The Georgia cities participating include Columbus, Milton, Woodstock and Macon, which have all been selected for the year-long mentoring and funding smart cities program, spearheaded by Georgia Tech.
Four cities in Georgia are participating in the Georgia Smart Communities Challenge program, which encourages those involved to improve transportation, safety, equity and other facets of daily life.
Columbus, Milton, Woodstock and Macon were selected for the year-long mentoring and funding smart cities program, which is spearheaded by Georgia Tech. Each city will assemble an innovation team made up of city officials and others to take on projects like the Woodstock Smart Masterplan and Corridor Study, for example, which will develop a smart corridor and infrastructure study to improve mobility and congestion in the city of 24,000 residents north of Atlanta.
“I’ve been asked many times before, what is a typical smart city project?” said Debra Lam, managing director of smart cities and inclusive innovation at Georgia Tech, in her remarks Tuesday in Macon announcing this year’s four participating cities.
“And I don’t necessarily have a direct answer for that. Because the idea is that each community has their own path, and that technology is not the end state, but merely a tool to support that community and empower them to improve the quality of life,” she added.
The project will start in September and run for an entire year. Each city will receive $50,000 in grant funding, in addition to a required match of $25,000. A Georgia Tech faculty member or expert will advise each team on their work, giving them tips on areas such as how to best conduct research needed to achieve the goals they have outlined.
“One of the things we want to do through this program is help connect the expertise and technologies that exist at Georgia Tech with communities all across the state,” said G.P. “Bud” Peterson, president of Georgia Tech, in his remarks.
The program is in its second year. Last year’s four inaugural projects in Albany, Chamblee, Chatham County and Gwinnett County addressed transportation, housing and flooding issues. Those pilot projects remain in progress and are ongoing. They have generated nearly $15 million in additional grants.
Georgia Tech has also been partnering with Atlanta since 2015 to develop smart city projects. The university has since expanded those efforts across the state to use its expertise to bring innovation to rural areas.

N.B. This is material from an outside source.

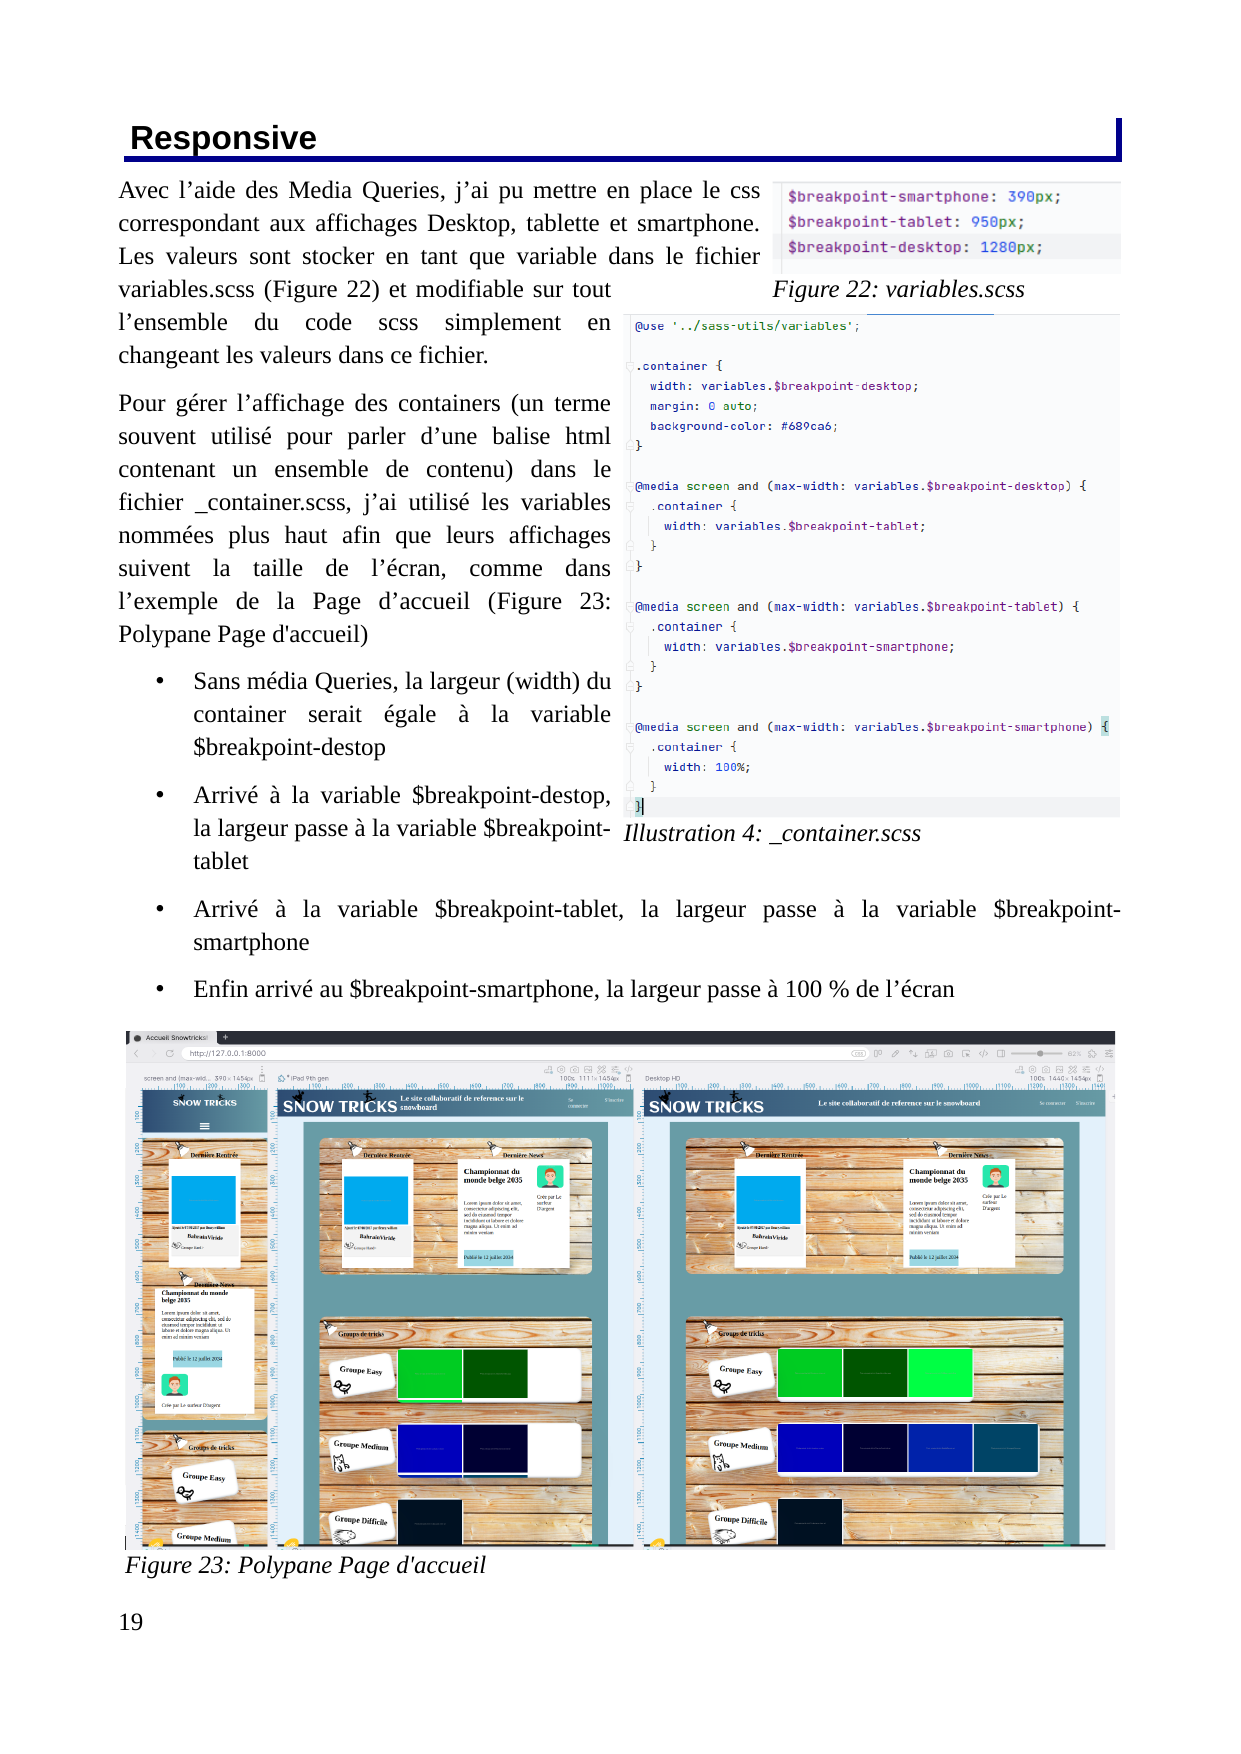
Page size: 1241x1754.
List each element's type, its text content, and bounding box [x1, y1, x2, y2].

“Rural Georgia will benefit from each of the communities that are receiving this grant, because of what they bring to the table,” said Amy Carter, deputy commissioner for Rural Prosperity at the Georgia Department of Economic Development.
“This could be the big game-changer,” she added. “And I’m thankful to you for being a part of this process and having the interest to make it happen.”
This year’s proposals came in the areas of “smart mobility” and “smart resilience.” The projects include the following:
Milton Smarter Safer Routes to School, a project to work with local schools to use technology to develop Safe Routes to School programs by creating a network of programmed devices — including smartphones — that connect parents and students to arrange supervised groups and establish safe primary routes, ideal for walking and biking.
Columbus Smart Uptown will use Internet of Things technologies, public Wi-Fi and data management and analysis to drive economic growth in the city's downtown. The project will partner with Muscogee County schools.
The Woodstock Smart Masterplan and Corridor Study will collaborate with the Woodstock Downtown Development Authority and Black Airplane, a website and app developer based in downtown Woodstock, to create a smart corridor and infrastructure study to improve mobility and congestion.
The Macon Smart Neighborhoods initiative will use “smart kiosks” to address underserved areas by providing connectivity and on-demand services to promote community empowerment. The project is a collaboration with the city, the Macon Transit Authority, the Macon-Bibb Urban Development Authority, the Downtown Business Improvement District, the Eisenhower Business Improvement District and local universities.
“These partnerships that we have, Georgia Tech partnering with rural communities and the different organizations within those communities, the state agencies across the state, I think we’re able to do some things that are really unique,” said Peterson.